Helen Davey, a nurse and midwife, spent two months in Turkey with the UK-Med team, working alongside Turkish medical staff to many women requiring continuity of care following the damage sustained to the region’s health infrastructure.
``Women came to the field hospital for support after tremendous losses such as that of their homes and family members. Yet their humour and characters remained so strong and bright,`` she said.
“A significant proportion of our patients have been women and children, many of whom are now internally displaced from their homes, and it has been extra important to me that the health needs of this community are met,” said Sophia Turner, an emergency nurse who at the time was Deputy Medical Coordinator at the field hospital in Türkoğlu.
The field hospital was not our only method of response – we also deployed mobile clinics. This proved a vital service for more remote communities that were unable to access medical aid in the field hospital. Equipped with supplies, medicine, and fully staffed, these mobile clinics operated up to 50km from the UK-Med base. “The mobile clinic is a more condensed version of the hospital that physically goes out to the patients who can’t come to us,” said Richard.
The Second Phase: Helping to Rebuild Health Infrastructure
By late April, recognising that health needs were stabilising and with local authorities once again able to sustain the caseload of patients, the last of our staff left Turkey and headed back to the UK and their respective nations. We handed over surplus pharmaceutical, medical consumables, and other supplies to local health facilities, whilst the field hospital itself was donated to the Ministry of Health. Since the team had first touched down in February, we’d treated more than 7,000 patients.

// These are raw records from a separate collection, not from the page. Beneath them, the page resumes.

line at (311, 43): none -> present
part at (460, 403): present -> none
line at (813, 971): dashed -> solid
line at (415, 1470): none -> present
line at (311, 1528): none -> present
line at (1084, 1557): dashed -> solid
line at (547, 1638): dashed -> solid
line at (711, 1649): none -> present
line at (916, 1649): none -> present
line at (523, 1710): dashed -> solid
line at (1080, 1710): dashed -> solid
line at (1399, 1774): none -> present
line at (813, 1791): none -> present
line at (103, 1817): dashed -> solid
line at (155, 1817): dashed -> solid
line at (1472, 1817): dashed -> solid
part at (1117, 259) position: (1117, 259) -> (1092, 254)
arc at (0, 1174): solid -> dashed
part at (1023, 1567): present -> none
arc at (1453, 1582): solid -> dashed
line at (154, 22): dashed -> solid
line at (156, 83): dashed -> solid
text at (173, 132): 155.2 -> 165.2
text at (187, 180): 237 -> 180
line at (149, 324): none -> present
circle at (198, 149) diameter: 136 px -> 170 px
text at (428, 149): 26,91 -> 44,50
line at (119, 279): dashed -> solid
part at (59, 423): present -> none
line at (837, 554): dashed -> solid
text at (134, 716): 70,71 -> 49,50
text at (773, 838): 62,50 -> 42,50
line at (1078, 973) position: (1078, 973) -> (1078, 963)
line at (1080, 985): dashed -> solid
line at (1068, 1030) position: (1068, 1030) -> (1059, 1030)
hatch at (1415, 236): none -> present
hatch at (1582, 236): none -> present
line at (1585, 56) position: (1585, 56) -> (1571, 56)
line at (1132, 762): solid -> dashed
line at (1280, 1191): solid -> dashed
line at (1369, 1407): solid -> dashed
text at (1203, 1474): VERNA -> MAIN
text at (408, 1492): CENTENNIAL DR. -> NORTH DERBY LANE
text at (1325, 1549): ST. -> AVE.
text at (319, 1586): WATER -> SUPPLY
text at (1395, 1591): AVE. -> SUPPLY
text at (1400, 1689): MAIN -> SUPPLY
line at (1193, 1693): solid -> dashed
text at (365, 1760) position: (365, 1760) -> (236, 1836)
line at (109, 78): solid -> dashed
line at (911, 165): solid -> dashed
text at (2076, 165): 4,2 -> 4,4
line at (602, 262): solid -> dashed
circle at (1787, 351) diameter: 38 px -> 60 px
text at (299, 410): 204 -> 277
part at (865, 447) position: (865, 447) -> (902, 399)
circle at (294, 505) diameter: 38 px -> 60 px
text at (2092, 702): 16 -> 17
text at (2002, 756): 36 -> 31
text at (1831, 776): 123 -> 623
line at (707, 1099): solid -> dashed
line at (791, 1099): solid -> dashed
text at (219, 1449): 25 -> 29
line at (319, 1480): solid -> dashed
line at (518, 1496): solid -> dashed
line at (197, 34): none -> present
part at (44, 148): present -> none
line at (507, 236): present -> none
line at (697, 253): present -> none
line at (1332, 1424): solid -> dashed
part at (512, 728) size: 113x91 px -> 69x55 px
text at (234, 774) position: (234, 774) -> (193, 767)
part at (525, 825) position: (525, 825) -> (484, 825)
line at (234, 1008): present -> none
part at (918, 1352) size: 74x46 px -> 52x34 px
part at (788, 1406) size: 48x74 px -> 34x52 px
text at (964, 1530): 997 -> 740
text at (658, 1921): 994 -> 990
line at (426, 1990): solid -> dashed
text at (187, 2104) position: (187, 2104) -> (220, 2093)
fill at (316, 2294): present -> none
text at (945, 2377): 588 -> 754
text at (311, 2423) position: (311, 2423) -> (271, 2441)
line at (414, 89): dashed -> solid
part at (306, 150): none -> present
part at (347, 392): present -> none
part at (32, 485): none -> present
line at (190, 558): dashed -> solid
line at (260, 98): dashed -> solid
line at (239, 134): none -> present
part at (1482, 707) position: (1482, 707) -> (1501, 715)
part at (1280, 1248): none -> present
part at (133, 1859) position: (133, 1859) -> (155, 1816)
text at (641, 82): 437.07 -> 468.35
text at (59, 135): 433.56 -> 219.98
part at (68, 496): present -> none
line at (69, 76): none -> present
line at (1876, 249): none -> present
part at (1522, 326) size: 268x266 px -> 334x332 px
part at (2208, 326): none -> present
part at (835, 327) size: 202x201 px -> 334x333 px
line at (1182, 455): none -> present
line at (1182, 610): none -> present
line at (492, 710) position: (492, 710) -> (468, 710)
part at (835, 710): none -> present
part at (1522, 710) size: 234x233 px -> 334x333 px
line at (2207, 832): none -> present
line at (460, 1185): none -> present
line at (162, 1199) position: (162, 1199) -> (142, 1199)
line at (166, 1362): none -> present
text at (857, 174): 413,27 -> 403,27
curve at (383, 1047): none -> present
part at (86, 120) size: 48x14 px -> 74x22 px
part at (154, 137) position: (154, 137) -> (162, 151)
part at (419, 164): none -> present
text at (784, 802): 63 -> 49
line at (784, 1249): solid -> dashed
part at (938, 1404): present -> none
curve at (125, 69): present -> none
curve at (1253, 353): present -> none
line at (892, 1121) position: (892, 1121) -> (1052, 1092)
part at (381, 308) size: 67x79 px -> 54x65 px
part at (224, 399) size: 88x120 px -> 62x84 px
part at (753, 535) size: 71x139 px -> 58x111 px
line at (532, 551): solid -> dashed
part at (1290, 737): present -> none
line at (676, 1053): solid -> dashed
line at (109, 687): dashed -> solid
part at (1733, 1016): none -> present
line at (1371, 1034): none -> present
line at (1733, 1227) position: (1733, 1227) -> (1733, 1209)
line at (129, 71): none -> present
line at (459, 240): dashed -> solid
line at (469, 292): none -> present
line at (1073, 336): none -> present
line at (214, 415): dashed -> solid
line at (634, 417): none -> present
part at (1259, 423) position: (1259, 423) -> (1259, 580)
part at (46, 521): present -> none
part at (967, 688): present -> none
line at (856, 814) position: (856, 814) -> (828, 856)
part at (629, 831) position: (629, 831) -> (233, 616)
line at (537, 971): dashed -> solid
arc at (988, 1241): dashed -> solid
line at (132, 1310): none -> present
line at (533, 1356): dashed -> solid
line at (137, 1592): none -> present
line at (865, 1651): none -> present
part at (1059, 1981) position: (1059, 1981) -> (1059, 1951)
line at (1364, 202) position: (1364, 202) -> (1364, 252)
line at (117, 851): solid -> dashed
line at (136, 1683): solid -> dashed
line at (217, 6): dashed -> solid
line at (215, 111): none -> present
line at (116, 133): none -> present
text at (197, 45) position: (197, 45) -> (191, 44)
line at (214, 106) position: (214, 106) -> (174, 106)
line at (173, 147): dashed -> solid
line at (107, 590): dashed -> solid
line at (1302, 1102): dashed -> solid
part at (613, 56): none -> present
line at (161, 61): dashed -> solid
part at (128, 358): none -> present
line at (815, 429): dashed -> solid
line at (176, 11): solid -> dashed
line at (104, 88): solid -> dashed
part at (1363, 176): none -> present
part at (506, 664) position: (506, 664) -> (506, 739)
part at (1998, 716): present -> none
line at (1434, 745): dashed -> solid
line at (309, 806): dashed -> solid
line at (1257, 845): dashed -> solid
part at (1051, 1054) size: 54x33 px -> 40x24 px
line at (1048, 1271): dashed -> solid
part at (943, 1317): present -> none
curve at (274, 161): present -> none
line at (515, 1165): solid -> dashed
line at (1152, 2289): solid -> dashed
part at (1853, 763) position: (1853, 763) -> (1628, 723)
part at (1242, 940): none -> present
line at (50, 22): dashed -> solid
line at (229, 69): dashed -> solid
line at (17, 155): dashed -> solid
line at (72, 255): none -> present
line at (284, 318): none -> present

Yet our response did not end there. Last week, Türkoğlu hospital hosted a handover ceremony following the delivery of the final batch of medical equipment worth more than £100,000, funded by the Foreign, Commonwealth, and Development Office (FCDO). The donation included various medical, surgical and laboratory equipment. This ceremony represented the final stage of our response in Turkey.
Anna Daniell, UK-Med’s Humanitarian Operations Coordinator who deployed with to Turkey earlier in the year, returned to the country to attend the handover.
“It’s been nearly 6 months since I left and it’s been really lovely to come back to Turkoglu and great to see the hospital facility and many of the colleagues we worked alongside in the field hospital,” she said, “There is still a long way to go to rebuild but you can really see that life is slowly returning to normal again.”
While we close the chapter on our Turkey response, our work continues elsewhere. We are still providing health care in Ukraine. We recently deployed an assessment team to Morocco. Crises continue to occur at relentless pace around the globe, but our teams remain ready to deliver aid wherever they may be needed.